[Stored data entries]
────
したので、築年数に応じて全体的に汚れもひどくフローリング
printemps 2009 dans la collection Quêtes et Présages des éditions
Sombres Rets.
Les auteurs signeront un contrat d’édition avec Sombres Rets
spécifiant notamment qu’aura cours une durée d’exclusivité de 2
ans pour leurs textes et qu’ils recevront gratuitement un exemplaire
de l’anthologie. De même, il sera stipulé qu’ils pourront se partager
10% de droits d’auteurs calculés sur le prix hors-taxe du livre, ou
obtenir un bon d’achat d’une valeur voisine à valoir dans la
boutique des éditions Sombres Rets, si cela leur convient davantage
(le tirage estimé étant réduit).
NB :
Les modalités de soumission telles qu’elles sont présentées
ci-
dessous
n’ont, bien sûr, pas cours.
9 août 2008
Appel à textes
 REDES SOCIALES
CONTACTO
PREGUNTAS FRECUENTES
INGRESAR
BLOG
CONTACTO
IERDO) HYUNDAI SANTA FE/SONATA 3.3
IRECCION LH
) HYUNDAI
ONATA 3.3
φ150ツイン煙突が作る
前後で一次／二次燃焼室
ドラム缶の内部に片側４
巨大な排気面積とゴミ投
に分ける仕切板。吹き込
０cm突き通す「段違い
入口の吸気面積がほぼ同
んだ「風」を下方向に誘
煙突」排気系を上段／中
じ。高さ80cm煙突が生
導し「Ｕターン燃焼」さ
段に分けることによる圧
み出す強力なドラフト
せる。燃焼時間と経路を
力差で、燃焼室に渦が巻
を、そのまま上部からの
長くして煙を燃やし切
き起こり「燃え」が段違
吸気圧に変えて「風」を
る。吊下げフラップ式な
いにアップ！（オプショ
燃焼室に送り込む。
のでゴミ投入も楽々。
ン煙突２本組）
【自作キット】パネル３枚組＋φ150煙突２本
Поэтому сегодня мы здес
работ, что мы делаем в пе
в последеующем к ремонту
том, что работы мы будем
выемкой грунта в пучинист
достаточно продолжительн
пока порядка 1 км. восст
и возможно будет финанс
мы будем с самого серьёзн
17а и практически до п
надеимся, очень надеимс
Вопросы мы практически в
────
Lines above with the string "cours" need to be found and copied.

◆ **Result of this task**:
spécifiant notamment qu’aura cours une durée d’exclusivité de 2
n’ont, bien sûr, pas cours.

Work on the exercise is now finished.